Obezite’den kurtulmak için doğru beslenmenin öneminin altını çizen Süzen, "Doğru beslenmeyi öğrenmek de profesyonellerden yardım almayı gerektirir ama illaki ben bir yerlere gitmek istemiyorum. Diyetisyene gitmek istemiyorum. Profesyonelden yardım almak istemiyorum derseniz, doğru kaynaklardan bilgi araştırmak gerekiyor. Bu konuyla ilgili Sağlık Bakanlığımız çok güzel çalışıyor ve çok güzel rehberlerimiz var. Bu rehberleri de halkımız takip edebilir diye düşünüyorum. Sağlık Bakanlığının sitesinde yer alan yönlendirmeye ve pek çok bilgiye ulaşabiliyor. Doğru beslenmek, doğru yaşamak, sağlıklı yaşamak, hareketli yaşamak bizim için en önemlisi olmak zorunda. Besin seçimlerimizi doğru yapmamız gerekiyor. Beyaz ekmek yerine tam buğday ekmeğini seçmek, pirinç pilavı yerine bulgur pilavını tercih etmek, yemeklerimizin büyük bir kısmında sebzeyi daha sık tüketmek, kuru baklagil tüketimine ağırlık vermek, suyu yeteri kadar içmek, meyveden uzak kalmamak, meyveyi yeteri kadar yemek ve meyveleri kabuğuyla birlikte yemek, meyvenin suyunu sıkarak yememek içmemek gerekiyor. Meyvenin kendisini tüketmek gerekiyor. Bunlar doğal beslenmeyi, sağlıklı beslenmeyi gerektiriyor” ifadelerini kullandı.
"‘Her yaş grubu risk altında"
Çocuklarda da obezitenin arttığı ve et tüketimine dikkat edilmesi gerektiğini söyleyen Banu Süzen, "Et tüketiminde belirlenen miktar kadar olması gerekiyor. Kırmızı eti de, beyaz eti de yeteri kadar tüketmemiz gerekiyor.
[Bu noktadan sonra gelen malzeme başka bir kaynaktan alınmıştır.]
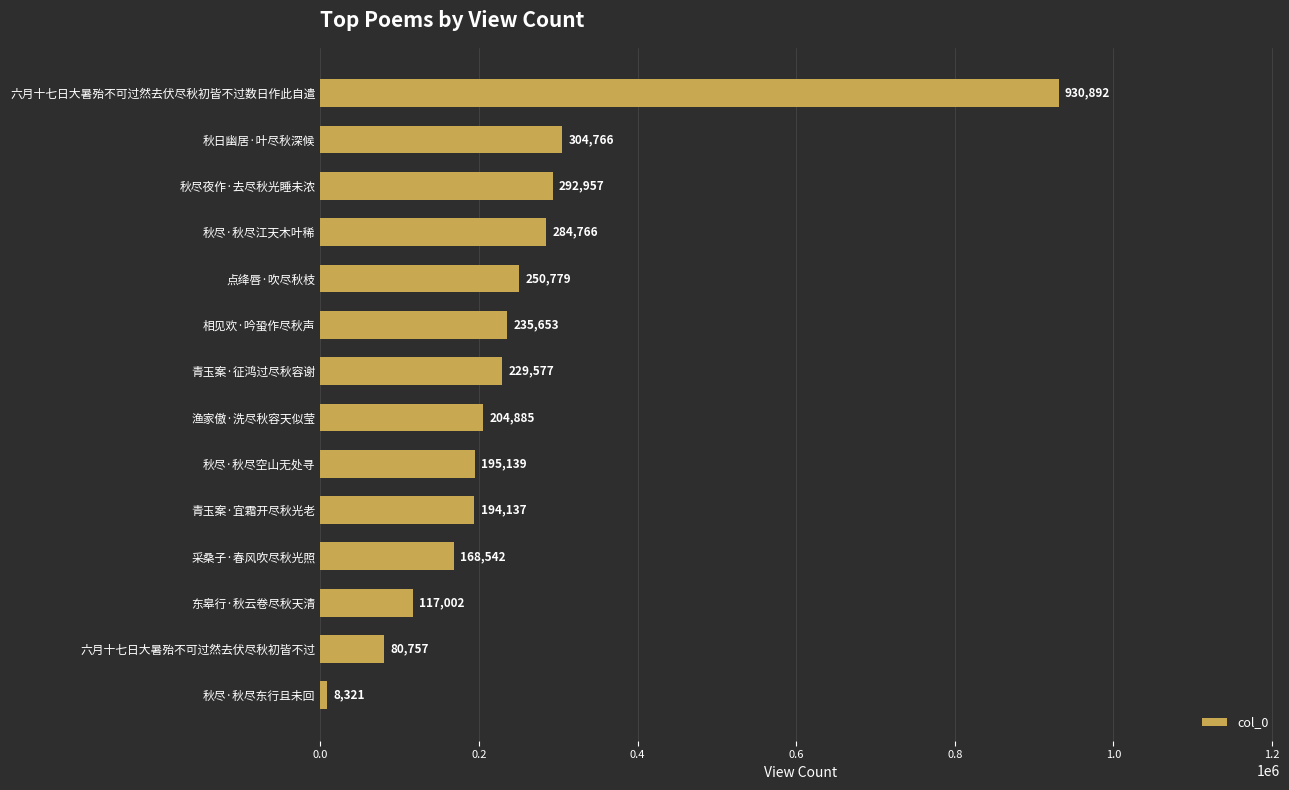

Rank the categories by value from highest to lowest.

六月十七日大暑殆不可过然去伏尽秋初皆不过数日作此自遣, 秋日幽居·叶尽秋深候, 秋尽夜作·去尽秋光睡未浓, 秋尽·秋尽江天木叶稀, 点绛唇·吹尽秋枝, 相见欢·吟蛩作尽秋声, 青玉案·征鸿过尽秋容谢, 渔家傲·洗尽秋容天似莹, 秋尽·秋尽空山无处寻, 青玉案·宜霜开尽秋光老, 采桑子·春风吹尽秋光照, 东皋行·秋云卷尽秋天清, 六月十七日大暑殆不可过然去伏尽秋初皆不过, 秋尽·秋尽东行且未回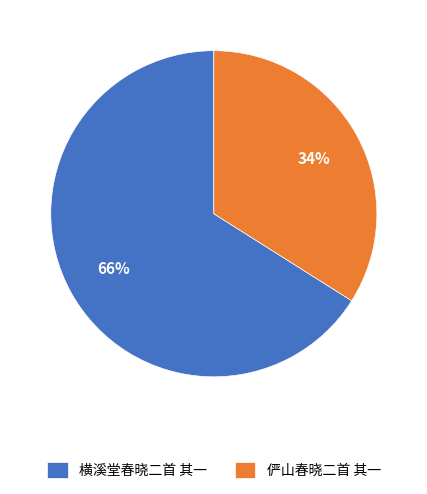

How many slices are in this pie chart?

2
Bu bireye göre değişen miktarlar oluyor. Türkiye Beslenme Ve Sağlık Araştırması belirli aralıklarla yapılıyor ve çok uzun süredir yapılan bir araştırmadır. Araştırma verilerine göre, belirli yaş gruplarına göre ne kadar tüketilmesi, ortalama ne kadar tüketilmemesi gerektiği konusunda genel bir bilgilendirme yapıyoruz. Obezite çocuk yaş grubu 5 yaşı ile 65 yaş aralığını kapsıyor ve yaşlı gruba kadar hepsinde var” dedi.